April 20, 2026 | Business+Finance, Climate, Compostable Products, Composting, Contamination, General

Compostable Packaging Acceptance Up 9% Since 2023


Top Photo Credit: Doug Pinkerton for BioCycle

Caroline Barry

Five years ago, conversations about compostable packaging were defined by the promise of material innovation. If food-contact packaging was designed to break down in industrial compost systems, then both the packaging and the food scraps it carries could be recovered together, enabling composters to divert more organics from landfill while supporting a more circular economy.

As interest in these materials grew, so did a harder set of questions:

  • Would composting facilities accept these materials?
  • Could consumers identify and dispose of compostable packaging correctly?
  • And could composters manage these materials without taking on added contamination and cost?

Those questions have shaped the evolution of the sector over the past five years and guided the work of the Closed Loop Partners’ Center for the Circular Economy’s Composting Consortium, which just released its impact report.

One of the Consortium’s most significant contributions has been its research on compostable packaging disintegration. Through the largest known singular field test of its kind in North America, the Consortium tested more than 23,000 certified compostable packaging units across 10 commercial composting facilities and six composting technologies, offering a clearer picture of how materials perform across different processing conditions, composting technologies and timeframes.

The findings reinforced a useful truth. The success of compostable packaging depends not only on material design and certification, but on the realities of composting methods and operating conditions. To help advance the field beyond individual studies, the Consortium donated anonymized data to the Compostable Field Testing Program (CFTP), contributing to an open-source dataset the sector can continue to build on.

Another major area of impact was the Composting Consortium Grant Program, led in partnership with the Biodegradable Products Institute (BPI) with support from the US Composting Council (USCC). In total, $200,000 in grant funding supported eight composter- and municipal-led projects across the U.S., helping facilities and communities improve infrastructure, integrate new approaches, and expand composting programs inclusive of compostable packaging.

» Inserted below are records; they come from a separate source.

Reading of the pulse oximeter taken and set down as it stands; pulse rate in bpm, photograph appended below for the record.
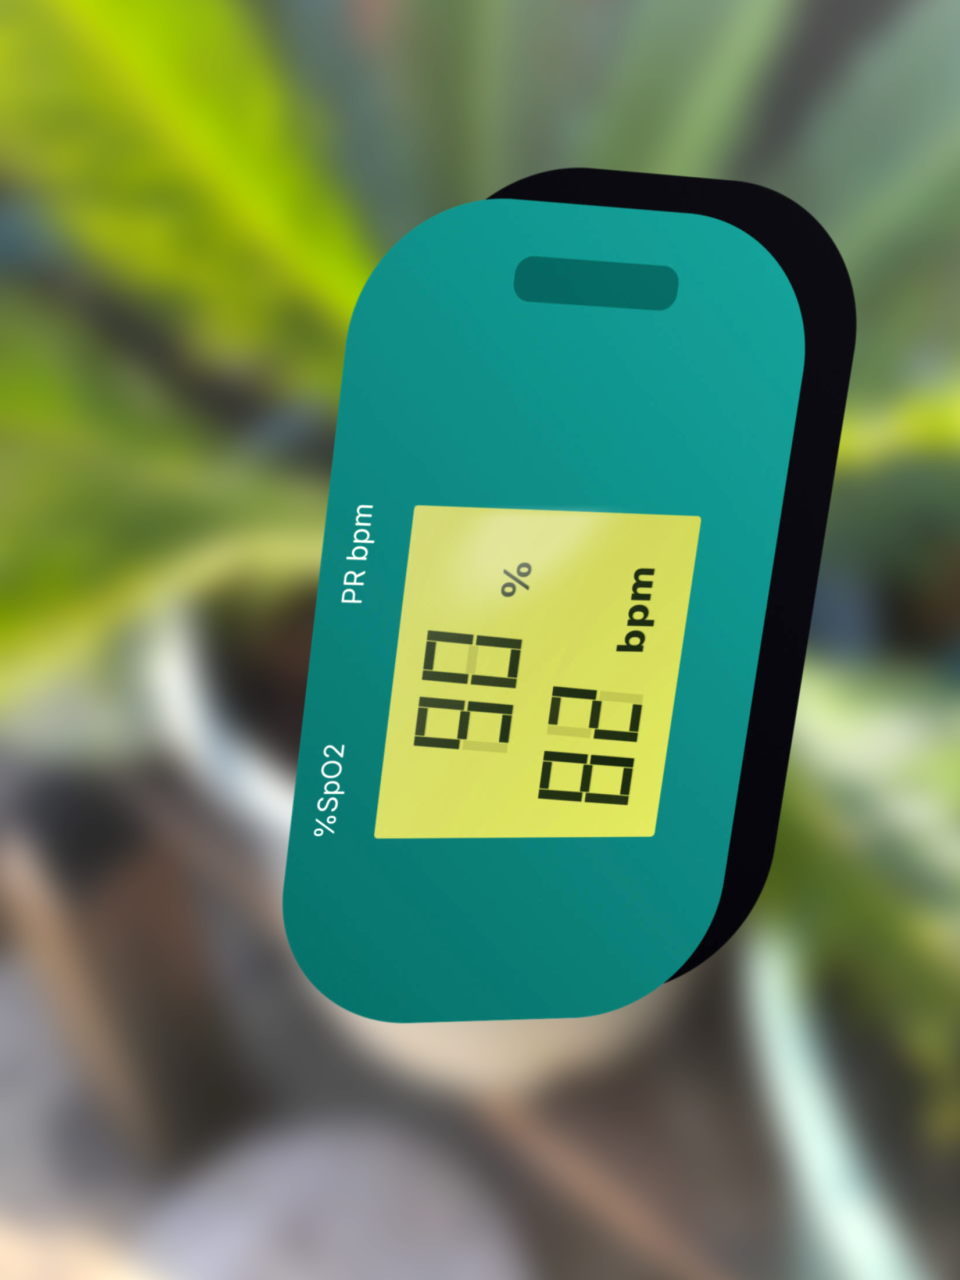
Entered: 82 bpm
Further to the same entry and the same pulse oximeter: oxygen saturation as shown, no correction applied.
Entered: 90 %
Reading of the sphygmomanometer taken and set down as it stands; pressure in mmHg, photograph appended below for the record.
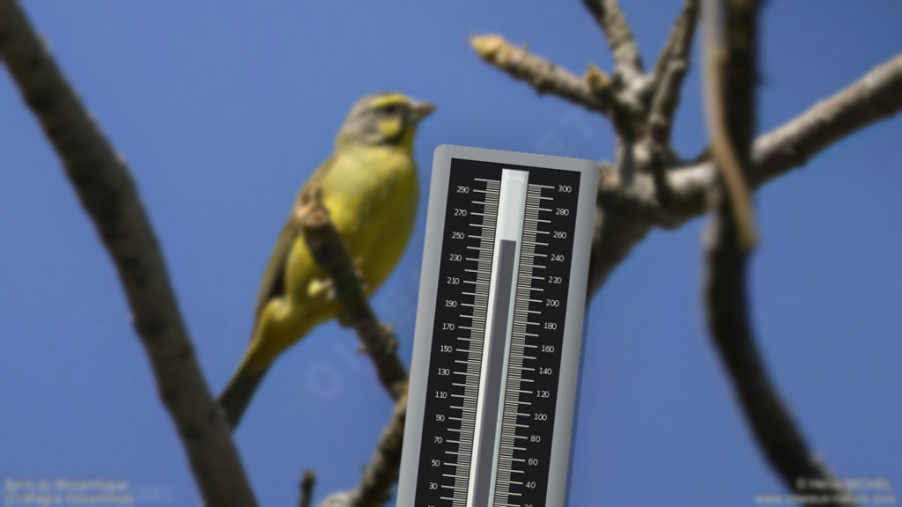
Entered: 250 mmHg
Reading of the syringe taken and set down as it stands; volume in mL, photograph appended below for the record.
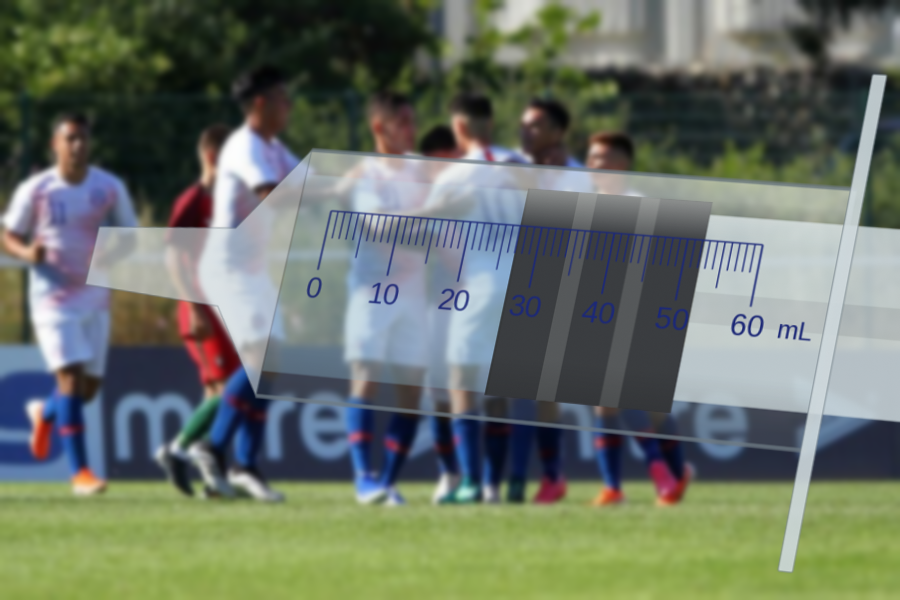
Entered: 27 mL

Collectively, these projects expanded organics recycling access to nearly 240,000 U.S. households, giving more than half a million people access to food waste and compostable packaging collection. These efforts contributed a 9% increase in acceptance pathways for compostable packaging, based on BioCycle’s 2023 national food waste collection access and full-scale food waste composting infrastructure surveys.

The Consortium also undertook first-of-its-kind research into contamination – a persistent challenge facing composters. Across 10 composting sites, the research showed that conventional plastics remain the leading source of contamination and cost, accounting for 21% of operating expenses. Complementary research on labeling and design demonstrated that consumers are significantly more likely to correctly identify compostable packaging when it uses clear, consistent cues.

Over five years, the Consortium engaged more than 50 partners across the value chain, including composters who opened their facilities to testing, municipalities willing to pilot new approaches, and brands and material innovators who remained engaged through technical, operational, and policy complexities.

Industry organizations played an especially critical role. The USCC provided technical expertise, operational perspective, and strong alignment with composter realities, while BPI served as a key partner in translating shared research into practical guidance and funding pathways. Research partners, including RRS and CFTP, helped ensure rigorous analysis grounded in real world conditions.

Together, these partners did more than participate in research. They helped shape it. Their willingness to test assumptions, share data, and engage candidly ensured the Consortium’s findings reflected the operational realities that composters and municipalities face every day.

The U.S. composting industry has made meaningful progress over the last five years, but challenges remain. Contamination, uneven facility acceptance, and consumer confusion continue to constrain recovery. The Consortium’s work reinforces that compostable packaging is most effective as part of a broader organics recovery strategy – one grounded in clear design standards, aligned policies, education, and facility readiness.

Moving forward, the Closed Loop Center will build on the foundation of the Composting Consortium, as the initiative concludes, sharing practical insights through its knowledge hub, supporting implementation-focused research, and convening stakeholders to strengthen composting infrastructure nationwide. If there is one takeaway from the past five years, it is that progress in building a circular organics system depends on sustained collaboration, real world testing, and a shared commitment to improving outcomes over time.